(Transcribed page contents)
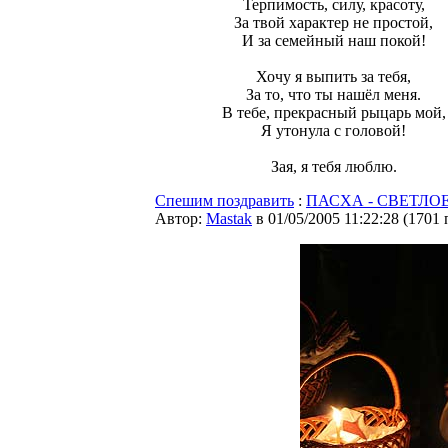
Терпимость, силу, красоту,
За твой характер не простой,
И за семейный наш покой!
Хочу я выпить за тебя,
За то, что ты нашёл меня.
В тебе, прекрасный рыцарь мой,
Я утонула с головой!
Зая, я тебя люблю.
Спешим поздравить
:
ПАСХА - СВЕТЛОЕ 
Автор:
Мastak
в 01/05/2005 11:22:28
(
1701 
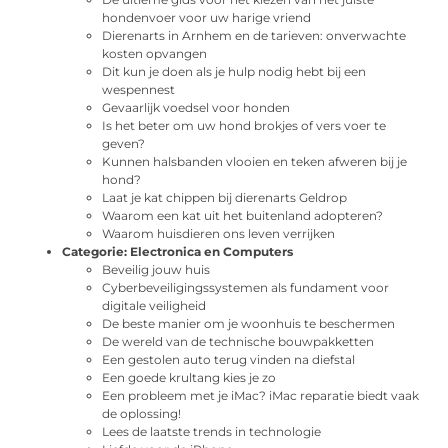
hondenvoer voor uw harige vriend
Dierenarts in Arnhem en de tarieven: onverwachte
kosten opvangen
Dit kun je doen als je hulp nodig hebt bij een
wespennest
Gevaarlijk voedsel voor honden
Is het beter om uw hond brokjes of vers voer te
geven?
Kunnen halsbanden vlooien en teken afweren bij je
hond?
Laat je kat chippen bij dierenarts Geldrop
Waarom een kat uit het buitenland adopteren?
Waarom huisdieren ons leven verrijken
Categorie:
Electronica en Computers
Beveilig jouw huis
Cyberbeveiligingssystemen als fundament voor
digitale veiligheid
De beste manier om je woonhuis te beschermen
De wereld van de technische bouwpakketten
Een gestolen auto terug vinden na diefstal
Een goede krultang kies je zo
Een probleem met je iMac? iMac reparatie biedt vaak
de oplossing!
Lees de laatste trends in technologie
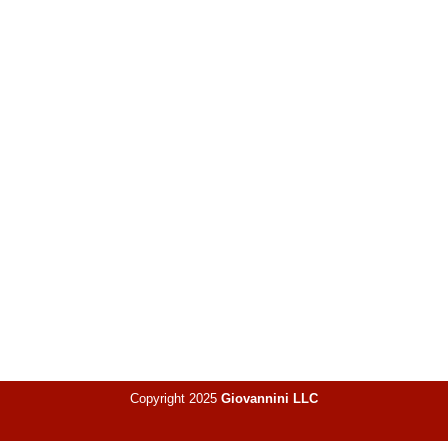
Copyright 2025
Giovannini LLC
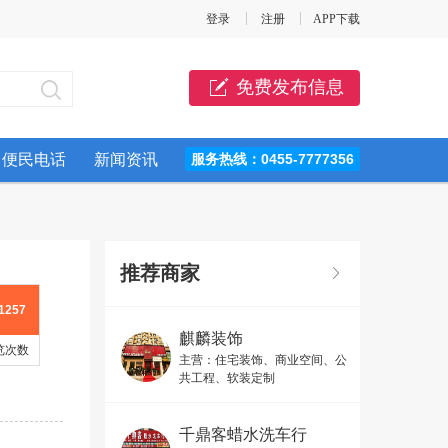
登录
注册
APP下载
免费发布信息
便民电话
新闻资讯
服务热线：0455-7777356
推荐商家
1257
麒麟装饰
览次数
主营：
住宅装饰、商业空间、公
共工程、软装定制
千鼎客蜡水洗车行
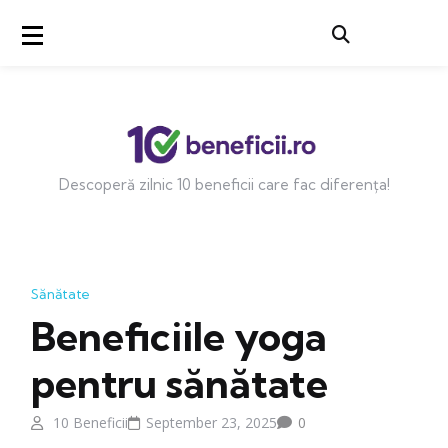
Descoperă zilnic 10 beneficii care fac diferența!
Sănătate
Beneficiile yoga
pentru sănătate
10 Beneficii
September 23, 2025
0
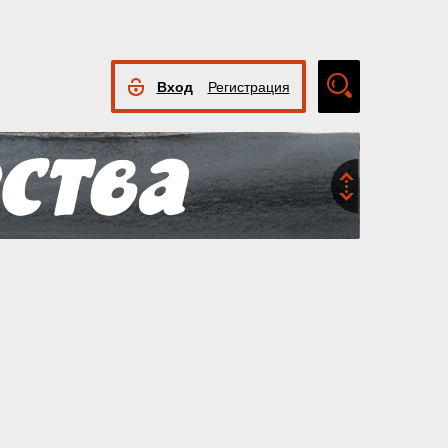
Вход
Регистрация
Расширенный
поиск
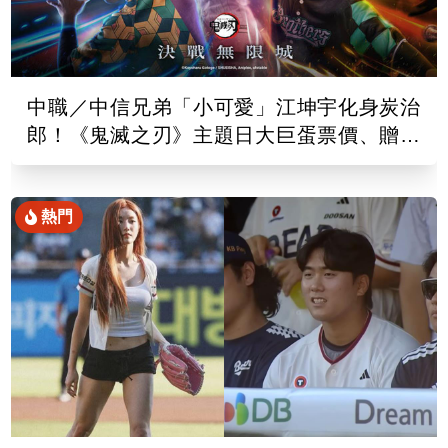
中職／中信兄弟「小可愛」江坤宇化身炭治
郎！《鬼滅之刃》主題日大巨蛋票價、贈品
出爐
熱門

# Job
The lines from the one containing "Gevaarlijk voedsel voor honden" through the last line of the entries are to be copied exactly, both ends included, and the pictures are to be omitted.

# Response to the exercise
Gevaarlijk voedsel voor honden
Is het beter om uw hond brokjes of vers voer te
geven?
Kunnen halsbanden vlooien en teken afweren bij je
hond?
Laat je kat chippen bij dierenarts Geldrop
Waarom een kat uit het buitenland adopteren?
Waarom huisdieren ons leven verrijken
Categorie:
Electronica en Computers
Beveilig jouw huis
Cyberbeveiligingssystemen als fundament voor
digitale veiligheid
De beste manier om je woonhuis te beschermen
De wereld van de technische bouwpakketten
Een gestolen auto terug vinden na diefstal
Een goede krultang kies je zo
Een probleem met je iMac? iMac reparatie biedt vaak
de oplossing!
Lees de laatste trends in technologie
Copyright 2025
Giovannini LLC
登录
注册
APP下载
免费发布信息
便民电话
新闻资讯
服务热线：0455-7777356
推荐商家
1257
麒麟装饰
览次数
主营：
住宅装饰、商业空间、公
共工程、软装定制
千鼎客蜡水洗车行
Descoperă zilnic 10 beneficii care fac diferența!
Sănătate
Beneficiile yoga
pentru sănătate
10 Beneficii
September 23, 2025
0
Вход
Регистрация
Расширенный
поиск
中職／中信兄弟「小可愛」江坤宇化身炭治
郎！《鬼滅之刃》主題日大巨蛋票價、贈品
出爐
熱門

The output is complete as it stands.